- _GIVEN PROBLEM_
Answer these questions using the PySpark JSON tutorial below:
(a) Which four JSON functions does the PySpark JSON tutorial say it covers?
(b) What command creates the data and src directories?
(c) What app name does the code give the Spark session?

- _DOCUMENT PASSAGE_
Apache Spark (PySpark) with JSON and Hadoop (Code Practice Part 2)

7 min readNov 15, 2023

In this code practice, I will discuss about the several functions about spark sql json function, which support to read json file and field from data source, write dataset to file by spark and save into local disk for further analysis. Those function are include from_json , to_json , get_json_object and json_tuple . Also discuss about different approach about how to dill with json and json related data

Prerequisite

Java (JDK)
Debian
Hadoop and Yarn
Spark

You can follow to install spark and hadoop into your system by following article

How to Install and Setup Apache Spark on Debian 10

In this post, we will show you how to install and configure the Apache Spark framework for clustered computing on…

www.atlantic.net

Create application structure

> mkdir -p spark-json-example
> cd spark-json-example
> mkdir -p data src

Project Structure

spark-json-example
|-- data
|  |-- *.json
|  |-- *.csv
|-- src
|  |--*.py

Start Spark Standalone

> ${HADOOP_DIR}/sbin/start-all.sh
> ${SPARK_DIR}/sbin/start-master.sh 
> ${SPARK_DIR}/sbin/start-worker.sh spark://localhost:7077

Datasource

spark-json-example/data at main · tariqulislam/spark-json-example

Read the Json File by Spark to analysis the data and add the example of different pyspark functionality about parse and…

github.com

Explanation of Handling JSON functions

Using from_json function to read json field code are followin below src/test-json-from_json.py


from pyspark.sql import SparkSession
import pyspark.sql.types as T
import pyspark.sql.functions as F

APP_DIR="/home/hadoop/spark-json-example"

class ReadCSVJson:

    def read(self):
        # Create the Spark Session to handle the spark Operationn
        # Using spark "spark://localhost:7707" as master to handle 
        # Resource and operation
        spark = SparkSession.builder\
             .master("spark://localhost:7077")\
             .appName("ReadCSVJsonData")\
             .getOrCreate()

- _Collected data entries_

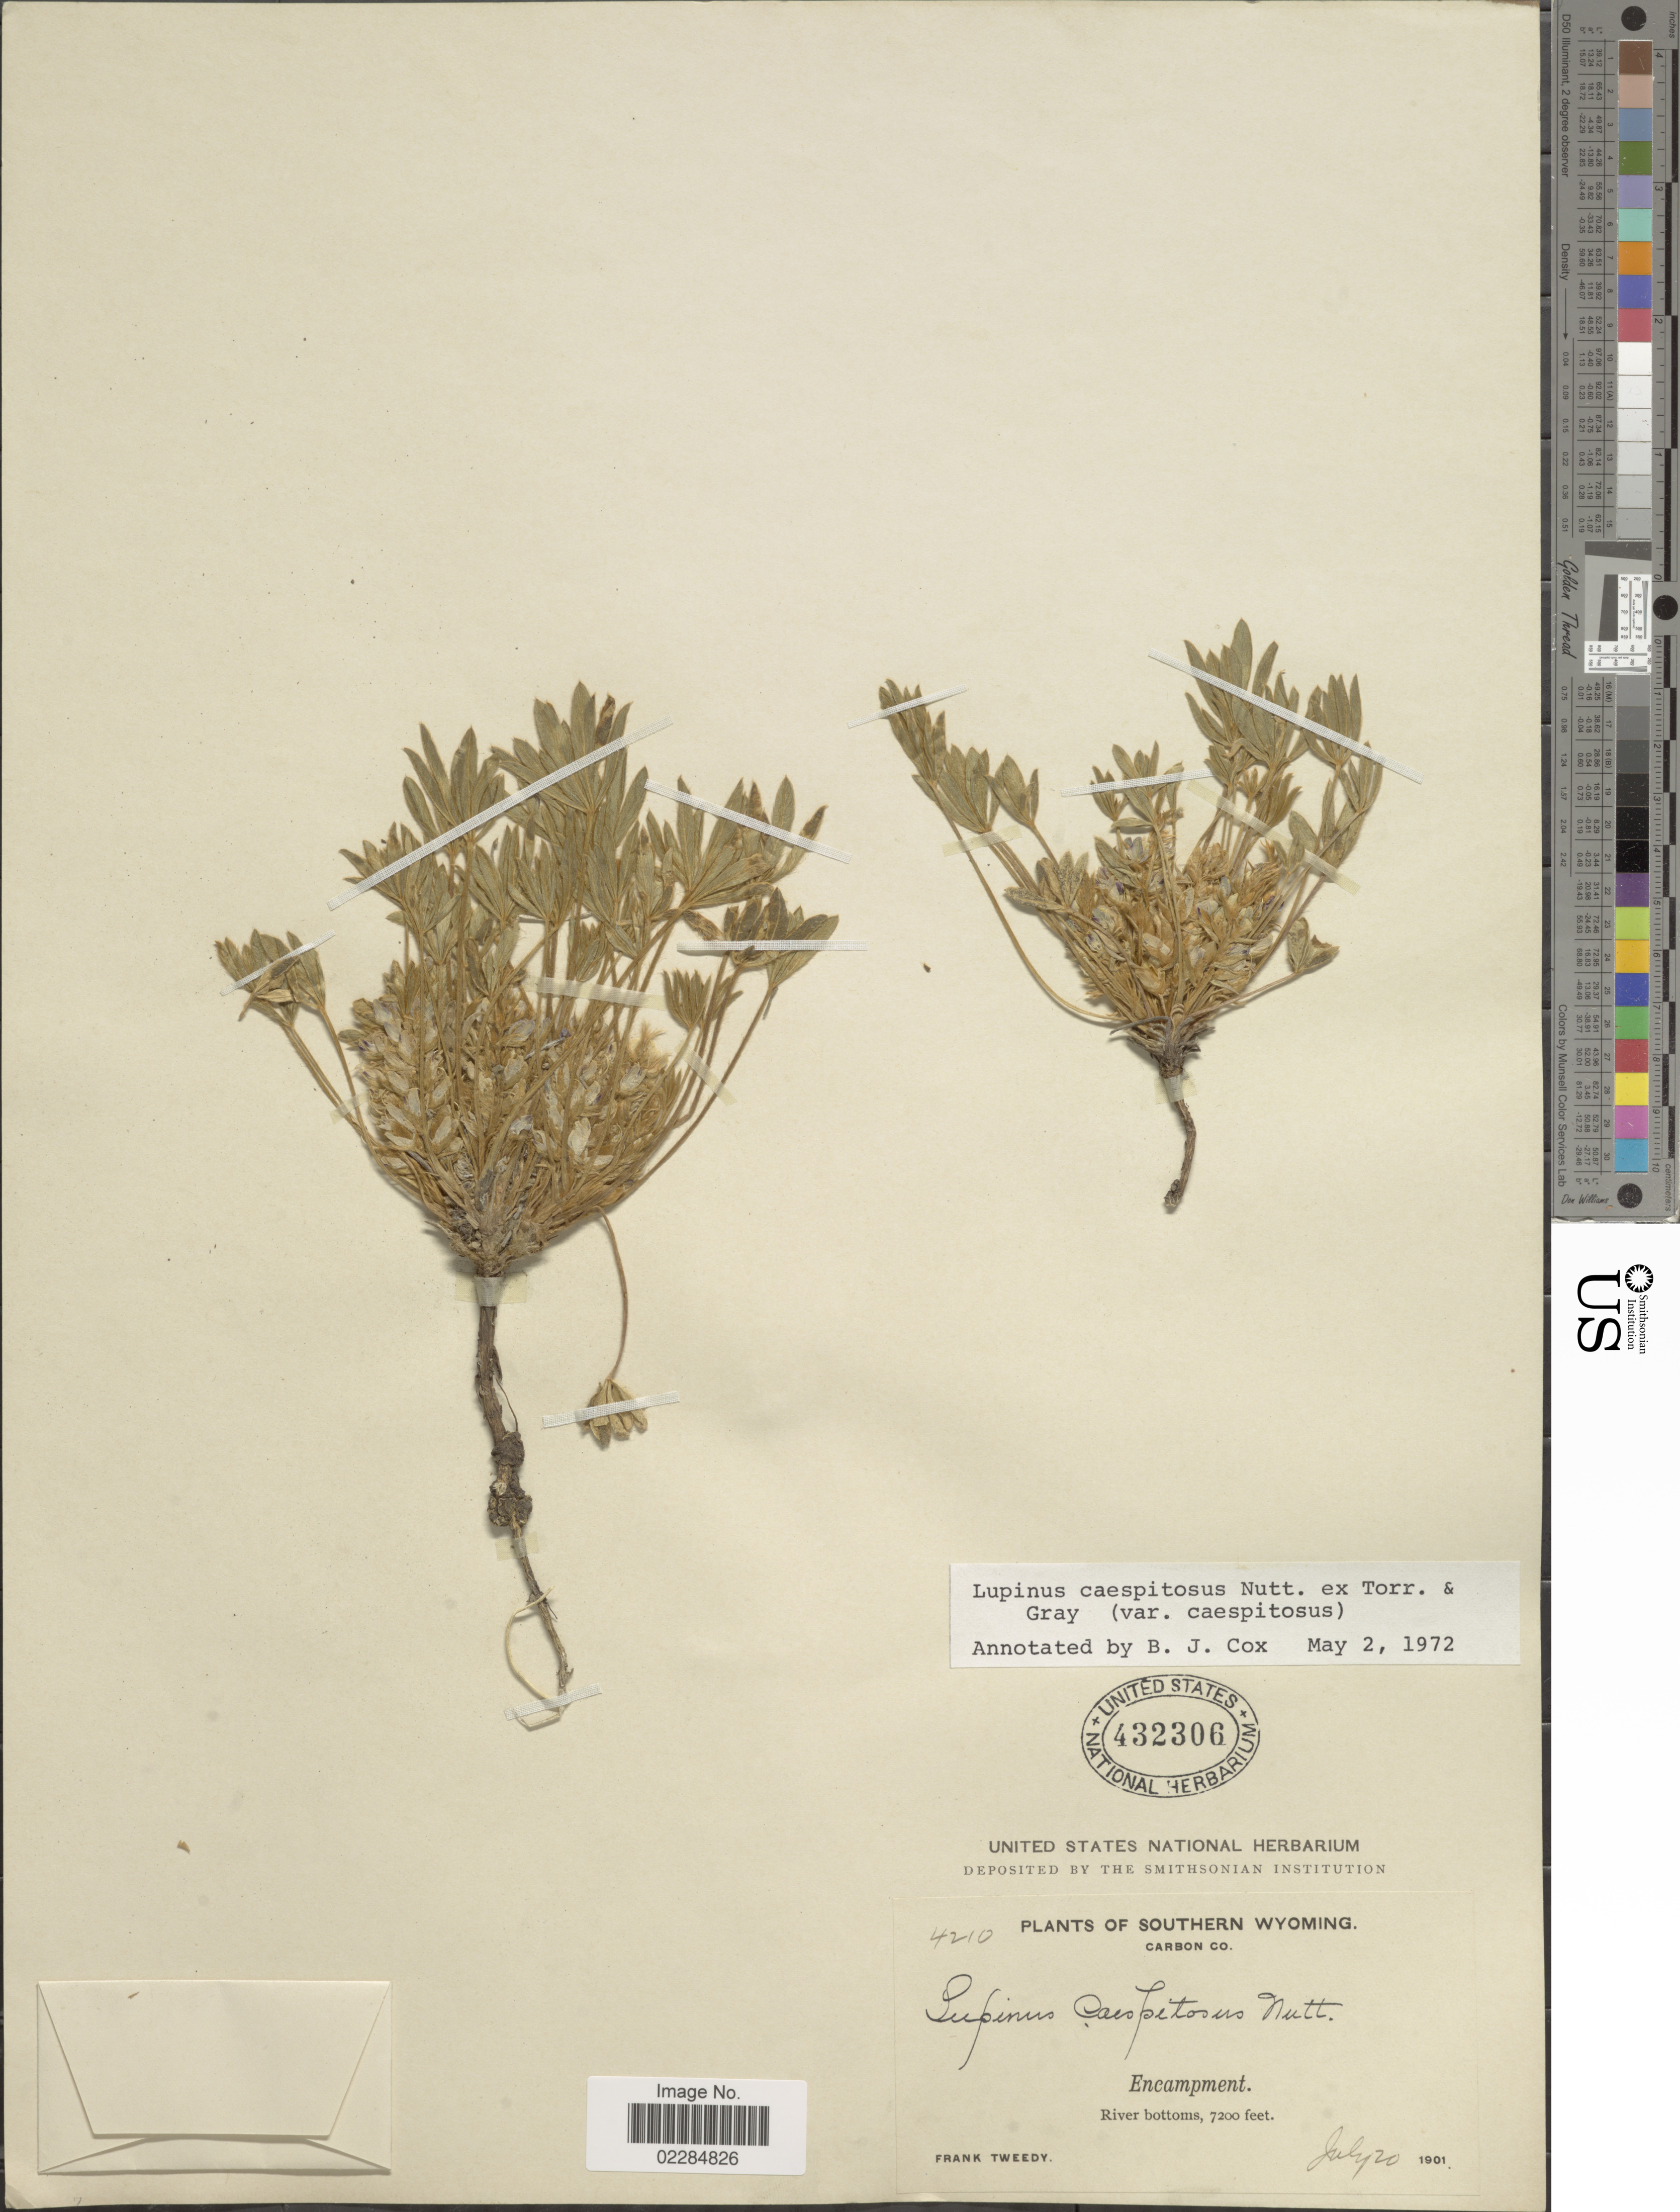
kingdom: Plantae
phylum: Tracheophyta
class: Magnoliopsida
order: Fabales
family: Fabaceae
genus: Lupinus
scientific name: Lupinus caespitosus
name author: Nutt.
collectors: F. Tweedy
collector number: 4210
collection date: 1901-07-20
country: United States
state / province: Wyoming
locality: Southern Wyoming, Carbon Co. Encampment, river bottoms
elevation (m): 2195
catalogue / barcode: US 432306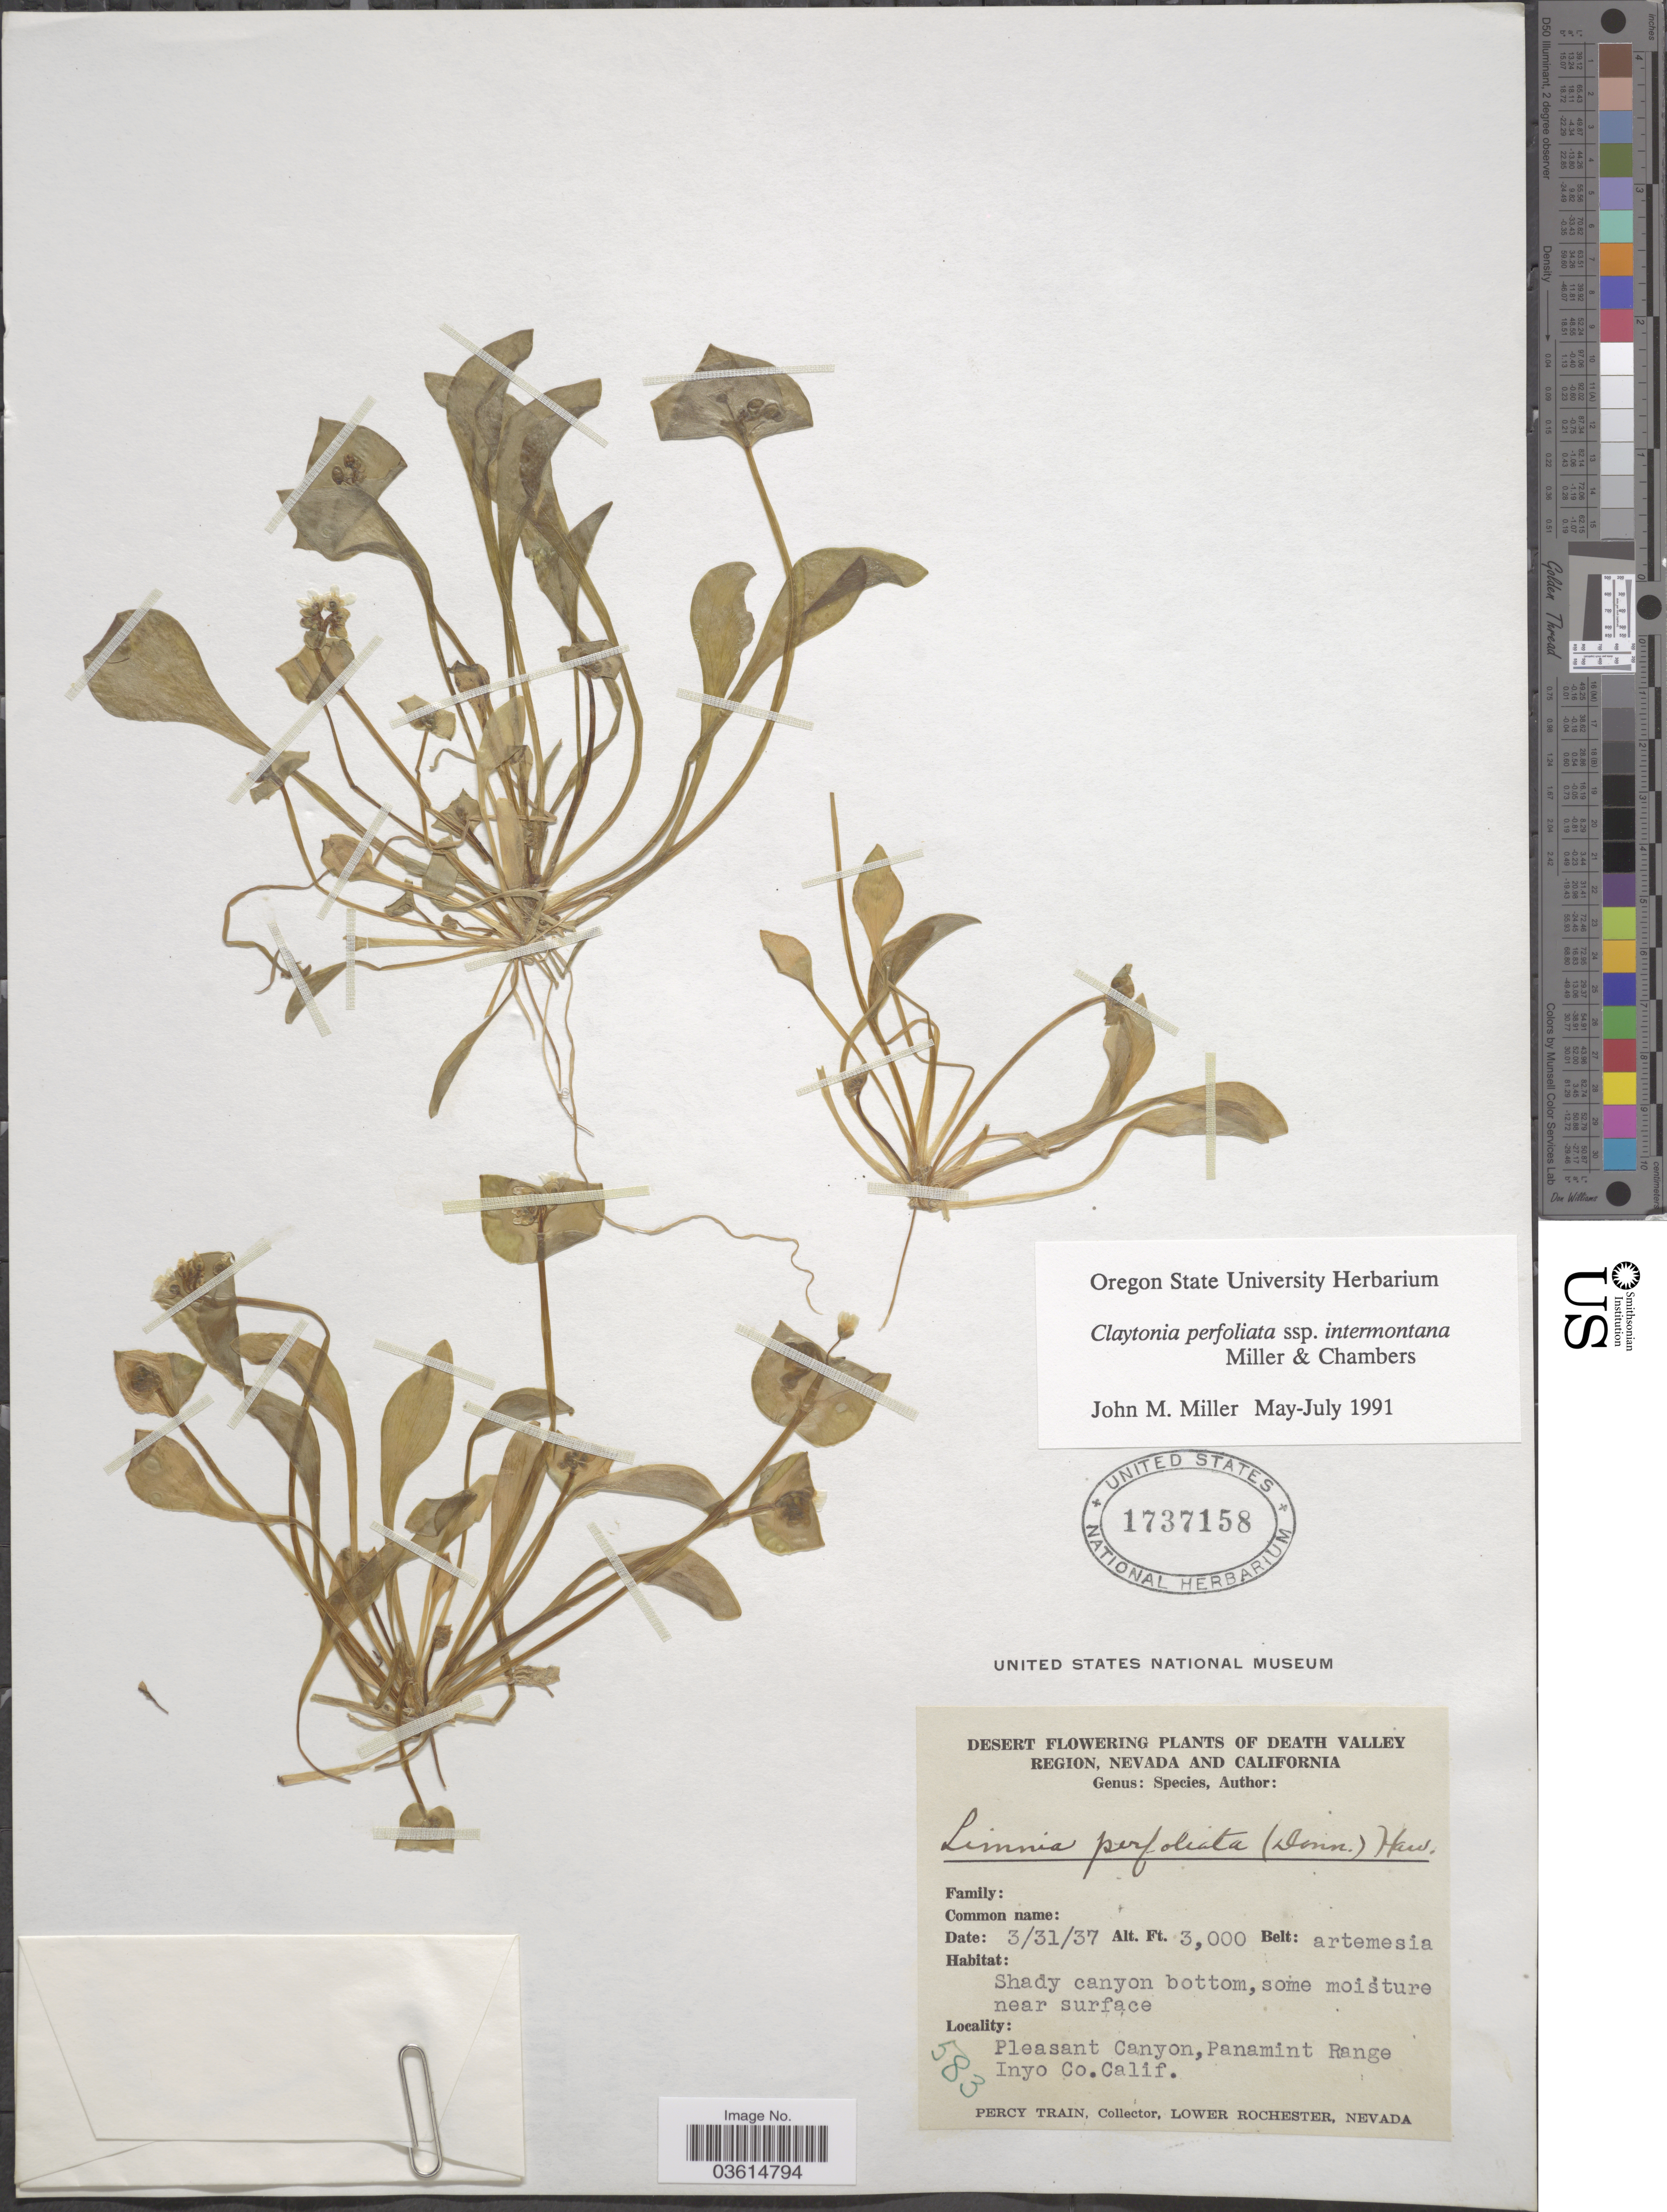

- _FINISHED EXERCISE_
(a) from_json, to_json, get_json_object and json_tuple
(b) mkdir -p data src
(c) ReadCSVJsonData